Re: Primitive benchmark comparison (parsing LDIF)

2021-10-28 Thread Norman Gaywood
On Fri, 29 Oct 2021 at 09:14, Norman Gaywood  wrote:

>
> Might have to test this example again on 2021.10 (not easy for me).
>

I mean, test again on 2021.9 to see if there was a regex speed up in
2021.10

-- 
Norman Gaywood, Computer Systems Officer
School of Science and Technology
University of New England
Armidale NSW 2351, Australia

ngayw...@une.edu.au  http://turing.une.edu.au/~ngaywood
Phone: +61 (0)2 6773 2412  Mobile: +61 (0)4 7862 0062

Please avoid sending me Word or Power Point attachments.
See http://www.gnu.org/philosophy/no-word-attachments.html


Re: Primitive benchmark comparison (parsing LDIF)

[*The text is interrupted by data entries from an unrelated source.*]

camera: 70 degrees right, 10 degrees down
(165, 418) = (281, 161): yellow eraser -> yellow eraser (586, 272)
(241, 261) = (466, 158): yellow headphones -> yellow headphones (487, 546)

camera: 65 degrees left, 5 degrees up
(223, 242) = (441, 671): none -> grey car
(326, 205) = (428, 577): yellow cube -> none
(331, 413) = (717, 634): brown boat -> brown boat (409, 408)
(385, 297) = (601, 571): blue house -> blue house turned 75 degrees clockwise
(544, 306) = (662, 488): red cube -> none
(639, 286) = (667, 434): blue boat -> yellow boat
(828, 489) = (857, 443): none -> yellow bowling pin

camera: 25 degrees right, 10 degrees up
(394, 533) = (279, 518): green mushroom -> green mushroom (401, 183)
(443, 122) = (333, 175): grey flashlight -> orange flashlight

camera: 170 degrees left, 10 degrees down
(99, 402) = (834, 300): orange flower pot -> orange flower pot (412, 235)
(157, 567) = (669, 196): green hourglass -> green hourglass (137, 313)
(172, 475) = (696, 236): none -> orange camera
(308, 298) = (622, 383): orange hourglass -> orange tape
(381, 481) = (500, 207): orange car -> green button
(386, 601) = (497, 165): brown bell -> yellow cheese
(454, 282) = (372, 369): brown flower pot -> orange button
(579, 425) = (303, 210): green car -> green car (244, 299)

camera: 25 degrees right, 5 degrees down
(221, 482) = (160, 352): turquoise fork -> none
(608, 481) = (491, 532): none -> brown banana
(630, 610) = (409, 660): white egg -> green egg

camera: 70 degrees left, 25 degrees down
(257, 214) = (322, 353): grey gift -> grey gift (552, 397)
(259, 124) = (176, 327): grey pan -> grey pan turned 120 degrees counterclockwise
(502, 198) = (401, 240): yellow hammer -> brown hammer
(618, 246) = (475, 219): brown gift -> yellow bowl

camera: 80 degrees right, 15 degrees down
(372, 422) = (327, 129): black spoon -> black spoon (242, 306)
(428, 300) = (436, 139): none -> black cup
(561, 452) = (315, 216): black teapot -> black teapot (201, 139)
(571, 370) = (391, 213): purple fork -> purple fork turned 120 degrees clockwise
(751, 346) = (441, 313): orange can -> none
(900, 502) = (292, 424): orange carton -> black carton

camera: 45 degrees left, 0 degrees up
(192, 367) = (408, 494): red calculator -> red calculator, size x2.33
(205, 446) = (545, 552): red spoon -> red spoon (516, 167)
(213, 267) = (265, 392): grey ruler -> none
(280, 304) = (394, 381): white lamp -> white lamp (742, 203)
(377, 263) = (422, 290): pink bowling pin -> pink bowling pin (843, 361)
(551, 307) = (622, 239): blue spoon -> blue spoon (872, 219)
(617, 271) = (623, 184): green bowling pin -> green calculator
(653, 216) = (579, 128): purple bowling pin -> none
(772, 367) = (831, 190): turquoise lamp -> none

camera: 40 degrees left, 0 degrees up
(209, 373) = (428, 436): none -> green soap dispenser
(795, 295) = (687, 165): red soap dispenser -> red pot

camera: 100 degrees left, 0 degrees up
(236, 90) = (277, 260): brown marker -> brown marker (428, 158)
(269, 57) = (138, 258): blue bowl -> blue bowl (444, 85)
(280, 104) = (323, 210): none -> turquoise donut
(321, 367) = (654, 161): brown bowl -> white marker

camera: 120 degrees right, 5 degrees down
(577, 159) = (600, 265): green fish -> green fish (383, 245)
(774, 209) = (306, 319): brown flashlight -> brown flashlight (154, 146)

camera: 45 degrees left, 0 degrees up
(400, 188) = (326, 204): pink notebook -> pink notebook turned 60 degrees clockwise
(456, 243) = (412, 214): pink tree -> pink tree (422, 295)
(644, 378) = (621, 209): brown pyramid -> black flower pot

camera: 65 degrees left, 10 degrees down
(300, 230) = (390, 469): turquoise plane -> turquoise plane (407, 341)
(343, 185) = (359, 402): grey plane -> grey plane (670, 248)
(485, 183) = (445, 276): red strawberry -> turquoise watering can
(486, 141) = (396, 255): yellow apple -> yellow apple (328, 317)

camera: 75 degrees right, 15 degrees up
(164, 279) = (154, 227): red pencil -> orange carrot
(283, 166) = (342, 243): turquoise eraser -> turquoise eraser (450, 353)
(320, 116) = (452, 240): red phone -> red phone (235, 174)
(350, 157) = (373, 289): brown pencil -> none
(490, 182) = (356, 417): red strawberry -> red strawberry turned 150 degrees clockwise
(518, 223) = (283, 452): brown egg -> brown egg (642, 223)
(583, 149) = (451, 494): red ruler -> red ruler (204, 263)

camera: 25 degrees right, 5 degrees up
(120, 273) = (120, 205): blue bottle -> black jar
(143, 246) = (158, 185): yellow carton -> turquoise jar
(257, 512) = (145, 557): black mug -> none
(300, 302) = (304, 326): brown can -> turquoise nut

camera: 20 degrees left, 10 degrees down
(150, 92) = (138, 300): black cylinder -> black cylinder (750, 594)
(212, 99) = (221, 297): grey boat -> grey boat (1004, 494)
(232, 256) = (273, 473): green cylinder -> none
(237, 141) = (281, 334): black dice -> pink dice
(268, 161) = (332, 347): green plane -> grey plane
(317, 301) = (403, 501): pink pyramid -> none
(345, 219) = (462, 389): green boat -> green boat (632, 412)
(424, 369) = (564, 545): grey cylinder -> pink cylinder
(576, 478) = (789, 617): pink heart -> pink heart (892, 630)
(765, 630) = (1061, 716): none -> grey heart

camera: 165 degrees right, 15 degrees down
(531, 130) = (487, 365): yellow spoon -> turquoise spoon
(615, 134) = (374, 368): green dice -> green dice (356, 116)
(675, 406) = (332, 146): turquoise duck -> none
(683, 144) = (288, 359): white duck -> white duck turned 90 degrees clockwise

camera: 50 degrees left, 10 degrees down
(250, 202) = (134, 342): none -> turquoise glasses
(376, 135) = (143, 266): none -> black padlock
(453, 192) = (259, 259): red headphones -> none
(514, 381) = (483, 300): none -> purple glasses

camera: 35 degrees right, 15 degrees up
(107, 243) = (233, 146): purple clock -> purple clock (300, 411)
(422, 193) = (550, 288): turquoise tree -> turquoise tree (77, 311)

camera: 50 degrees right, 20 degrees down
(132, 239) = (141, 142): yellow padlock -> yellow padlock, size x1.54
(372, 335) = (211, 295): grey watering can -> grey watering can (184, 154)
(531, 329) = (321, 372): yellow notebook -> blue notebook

2021-10-28 Thread Norman Gaywood
On Fri, 29 Oct 2021 at 00:46, yary  wrote:

> A small thing to begin with in the regex  m/ ^ (@attributes) ':' \s (.+)
> $ /;
> m/ ^ (@attributes) ': ' (.*) $ /;
>

Yes, nice cleanup. Thanks.


> Next, how about adding a 2nd regex test similar to the "split" that also
> relies on User ignoring unknown fields? This accepts an empty-string key,
> which the "split" string handler does too.
>
> m/ ^ (<-[:]>*) ': ' (.*) /;
>

$ ./icheck.raku regex2
41391 entries by regex2 in 4.615332639 seconds

Woh! That was surprising. The new regex is only about 2x slower than the
"split" method.

I did read on SO that someone claimed " longest-match alternation of the
list's elements" is slow.
But I thought the conclusion in the answers was that, in general, regex's
are slow.

Might have to test this example again on 2021.10 (not easy for me).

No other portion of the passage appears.